**About this exercise**
Would you print the lines below exactly, beginning at the line that has "5. Juli 2020" and stopping after the line that has "Marc Jacobs Lunettes de soleil"? Only those lines, and no pictures.

**Records for this task**
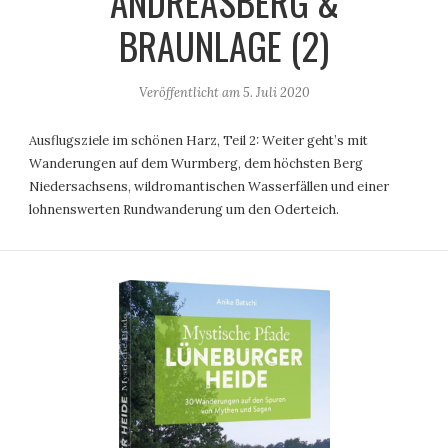
ANDREASBERG &
BRAUNLAGE (2)
Veröffentlicht am
5. Juli 2020
Ausflugsziele im schönen Harz, Teil 2: Weiter geht’s mit
Wanderungen auf dem Wurmberg, dem höchsten Berg
Niedersachsens, wildromantischen Wasserfällen und einer
lohnenswerten Rundwanderung um den Oderteich.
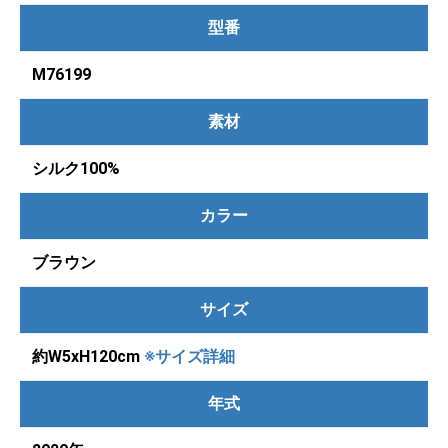
型番
M76199
素材
シルク100%
カラー
ブラウン
サイズ
約W5xH120cm
※サイズ詳細
年式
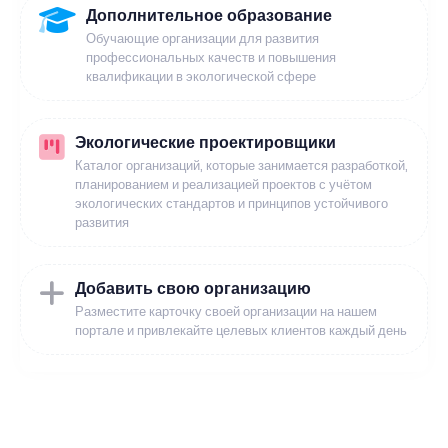
Дополнительное образование
Обучающие организации для развития
профессиональных качеств и повышения
квалификации в экологической сфере
Экологические проектировщики
Каталог организаций, которые занимается разработкой,
планированием и реализацией проектов с учётом
экологических стандартов и принципов устойчивого
развития
Добавить свою организацию
Разместите карточку своей организации на нашем
портале и привлекайте целевых клиентов каждый день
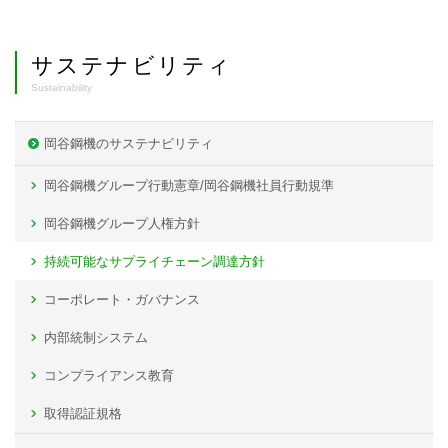
サステナビリティ
Sustainability
岡谷鋼機のサステナビリティ
岡谷鋼機グループ行動憲章/岡谷鋼機社員行動規準
岡谷鋼機グループ人権方針
持続可能なサプライチェーン調達方針
コーポレート・ガバナンス
内部統制システム
コンプライアンス教育
取得認証規格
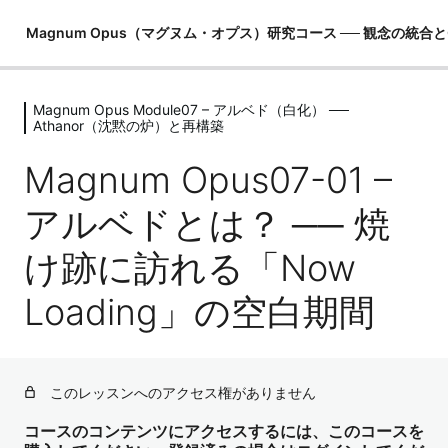
Magnum Opus（マグヌム・オプス）研究コース ── 観念の統合
Magnum Opus Module07 – アルベド（白化） ──
Magnum Opus Module00 – 錬金術研
Athanor（沈黙の炉）と再構築
究室への招待 ── このコースの歩き方
Magnum Opus07-01 –
1レッスン
Magnum Opus Module01 -錬金術の地
アルベドとは？ ── 焼
図 ── 現実生成の仕組みと「偉大なる
業」
け跡に訪れる「Now
6レッスン
Magnum Opus Module02 -マルクト
Loading」の空白期間
の謎 ── Zが創った「有限の夢」
5レッスン
Magnum Opus Module03 – 観念マト
このレッスンへのアクセス権がありません
リクスの解剖 ── あなたを縛るコード
の正体
コースのコンテンツにアクセスするには、このコースを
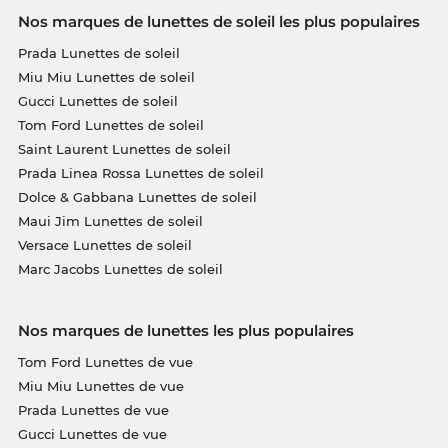
Nos marques de lunettes de soleil les plus populaires
Prada Lunettes de soleil
Miu Miu Lunettes de soleil
Gucci Lunettes de soleil
Tom Ford Lunettes de soleil
Saint Laurent Lunettes de soleil
Prada Linea Rossa Lunettes de soleil
Dolce & Gabbana Lunettes de soleil
Maui Jim Lunettes de soleil
Versace Lunettes de soleil
Marc Jacobs Lunettes de soleil
Nos marques de lunettes les plus populaires
Tom Ford Lunettes de vue
Miu Miu Lunettes de vue
Prada Lunettes de vue
Gucci Lunettes de vue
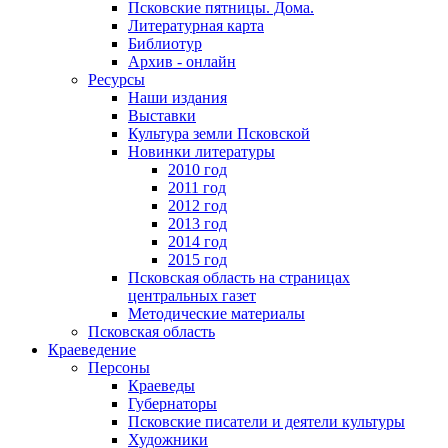
Псковские пятницы. Дома.
Литературная карта
Библиотур
Архив - онлайн
Ресурсы
Наши издания
Выставки
Культура земли Псковской
Новинки литературы
2010 год
2011 год
2012 год
2013 год
2014 год
2015 год
Псковская область на страницах
центральных газет
Методические материалы
Псковская область
Краеведение
Персоны
Краеведы
Губернаторы
Псковские писатели и деятели культуры
Художники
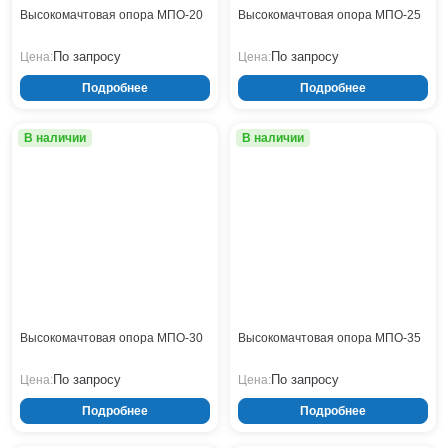
Высокомачтовая опора МПО-20
Высокомачтовая опора МПО-25
По запросу
По запросу
Цена:
Цена:
Подробнее
Подробнее
В наличии
В наличии
Высокомачтовая опора МПО-30
Высокомачтовая опора МПО-35
По запросу
По запросу
Цена:
Цена:
Подробнее
Подробнее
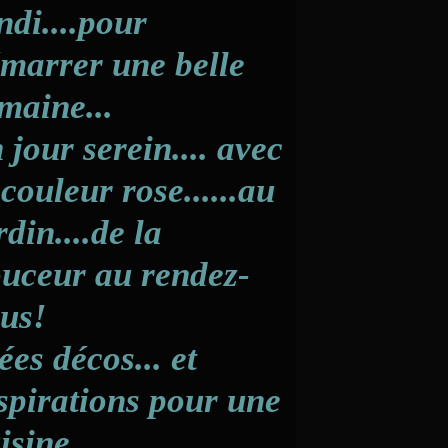
ndi....pour
marrer une belle
maine...
 jour serein.... avec
 couleur rose......au
rdin....de la
uceur au rendez-
us!
ées décos... et
spirations pour une
isine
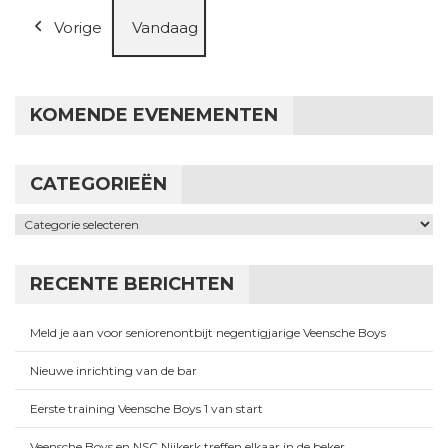
Vorige
Vandaag
KOMENDE EVENEMENTEN
CATEGORIEËN
Categorieën
RECENTE BERICHTEN
Meld je aan voor seniorenontbijt negentigjarige Veensche Boys
Nieuwe inrichting van de bar
Eerste training Veensche Boys 1 van start
Veensche Boys en NSC Nijkerk treffen elkaar in de beker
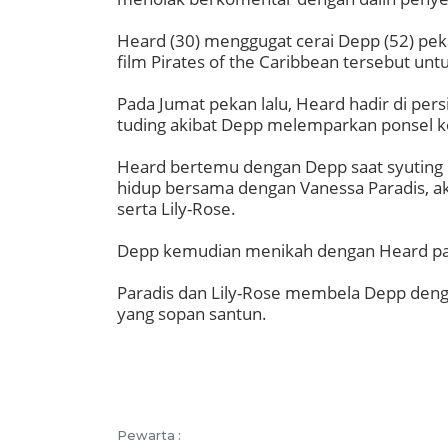
Heard (30) menggugat cerai Depp (52) pek
film Pirates of the Caribbean tersebut untu
Pada Jumat pekan lalu, Heard hadir di per
tuding akibat Depp melemparkan ponsel ke
Heard bertemu dengan Depp saat syuting 
hidup bersama dengan Vanessa Paradis, akt
serta Lily-Rose.
Depp kemudian menikah dengan Heard pada
Paradis dan Lily-Rose membela Depp deng
yang sopan santun.
Pewarta :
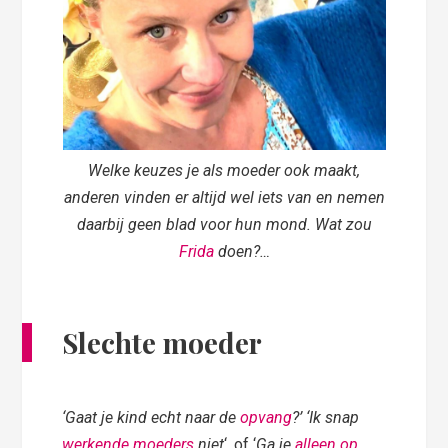
Welke keuzes je als moeder ook maakt,
anderen vinden er altijd wel iets van en nemen
daarbij geen blad voor hun mond. Wat zou
Frida
doen?…
Slechte moeder
‘Gaat je kind echt naar de
opvang
?’ ‘Ik snap
werkende moeders
niet
‘, of ‘
Ga je
alleen op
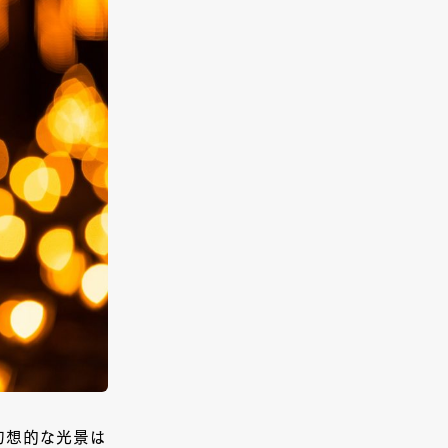
す幻想的な光景は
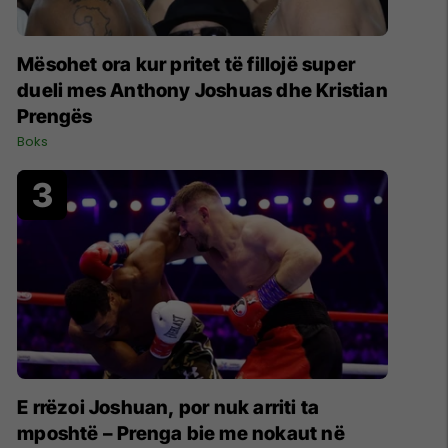
Mësohet ora kur pritet të fillojë super
dueli mes Anthony Joshuas dhe Kristian
Prengës
Boks
E rrëzoi Joshuan, por nuk arriti ta
mposhtë – Prenga bie me nokaut në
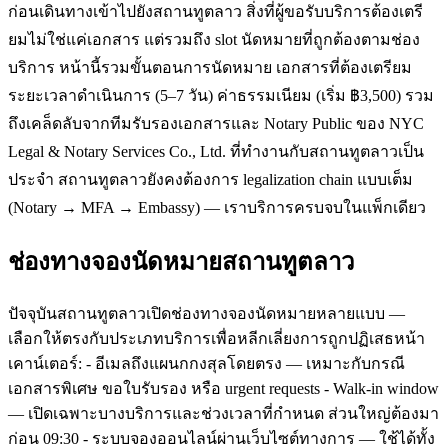
ก่อนเดินทางเข้าไปยังสถานทูตลาว สิ่งที่ผู้ขอรับบริการต้องเตรี
ยมไม่ใช่แค่เอกสาร แต่รวมถึง slot นัดหมายที่ถูกต้องตามช่อง
บริการ หน้านี้รวมขั้นตอนการนัดหมาย เอกสารที่ต้องเตรียม
ระยะเวลาดำเนินการ (5–7 วัน) ค่าธรรมเนียม (เริ่ม ฿3,500) รวม
ถึงเคล็ดลับจากทีมรับรองเอกสารและ Notary Public ของ NYC
Legal & Notary Services Co., Ltd. ที่ทำงานกับสถานทูตลาวเป็น
ประจำ สถานทูตลาวยังคงต้องการ legalization chain แบบเต็ม
(Notary → MFA → Embassy) — เราบริการครบจบในแพ็กเดียว
ช่องทางจองนัดหมายสถานทูตลาว
ปัจจุบันสถานทูตลาวเปิดช่องทางจองนัดหมายหลายแบบ —
เลือกให้ตรงกับประเภทบริการเพื่อหลีกเลี่ยงการถูกปฏิเสธหน้า
เคาน์เตอร์: - อีเมลถึงแผนกกงสุลโดยตรง — เหมาะกับกรณี
เอกสารพิเศษ ขอใบรับรอง หรือ urgent requests - Walk-in window
— เปิดเฉพาะบางบริการและช่วงเวลาที่กำหนด ส่วนใหญ่ต้องมา
ก่อน 09:30 - ระบบจองออนไลน์ผ่านเว็บไซต์ทางการ — ใช้ได้ทั้ง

**Solution to this exercise**
5. Juli 2020
Ausflugsziele im schönen Harz, Teil 2: Weiter geht’s mit
Wanderungen auf dem Wurmberg, dem höchsten Berg
Niedersachsens, wildromantischen Wasserfällen und einer
lohnenswerten Rundwanderung um den Oderteich.
型番
M76199
素材
シルク100%
カラー
ブラウン
サイズ
約W5xH120cm
※サイズ詳細
年式
Дополнительное образование
Обучающие организации для развития
профессиональных качеств и повышения
квалификации в экологической сфере
Экологические проектировщики
Каталог организаций, которые занимается разработкой,
планированием и реализацией проектов с учётом
экологических стандартов и принципов устойчивого
развития
Добавить свою организацию
Разместите карточку своей организации на нашем
портале и привлекайте целевых клиентов каждый день
サステナビリティ
Sustainability
岡谷鋼機のサステナビリティ
岡谷鋼機グループ行動憲章/岡谷鋼機社員行動規準
岡谷鋼機グループ人権方針
持続可能なサプライチェーン調達方針
コーポレート・ガバナンス
内部統制システム
コンプライアンス教育
取得認証規格
Magnum Opus（マグヌム・オプス）研究コース ── 観念の統合
Magnum Opus Module07 – アルベド（白化） ──
Magnum Opus Module00 – 錬金術研
Athanor（沈黙の炉）と再構築
究室への招待 ── このコースの歩き方
Magnum Opus07-01 –
1レッスン
Magnum Opus Module01 -錬金術の地
アルベドとは？ ── 焼
図 ── 現実生成の仕組みと「偉大なる
業」
け跡に訪れる「Now
6レッスン
Magnum Opus Module02 -マルクト
Loading」の空白期間
の謎 ── Zが創った「有限の夢」
5レッスン
Magnum Opus Module03 – 観念マト
このレッスンへのアクセス権がありません
リクスの解剖 ── あなたを縛るコード
の正体
コースのコンテンツにアクセスするには、このコースを
Nos marques de lunettes de soleil les plus populaires
Prada Lunettes de soleil
Miu Miu Lunettes de soleil
Gucci Lunettes de soleil
Tom Ford Lunettes de soleil
Saint Laurent Lunettes de soleil
Prada Linea Rossa Lunettes de soleil
Dolce & Gabbana Lunettes de soleil
Maui Jim Lunettes de soleil
Versace Lunettes de soleil
Marc Jacobs Lunettes de soleil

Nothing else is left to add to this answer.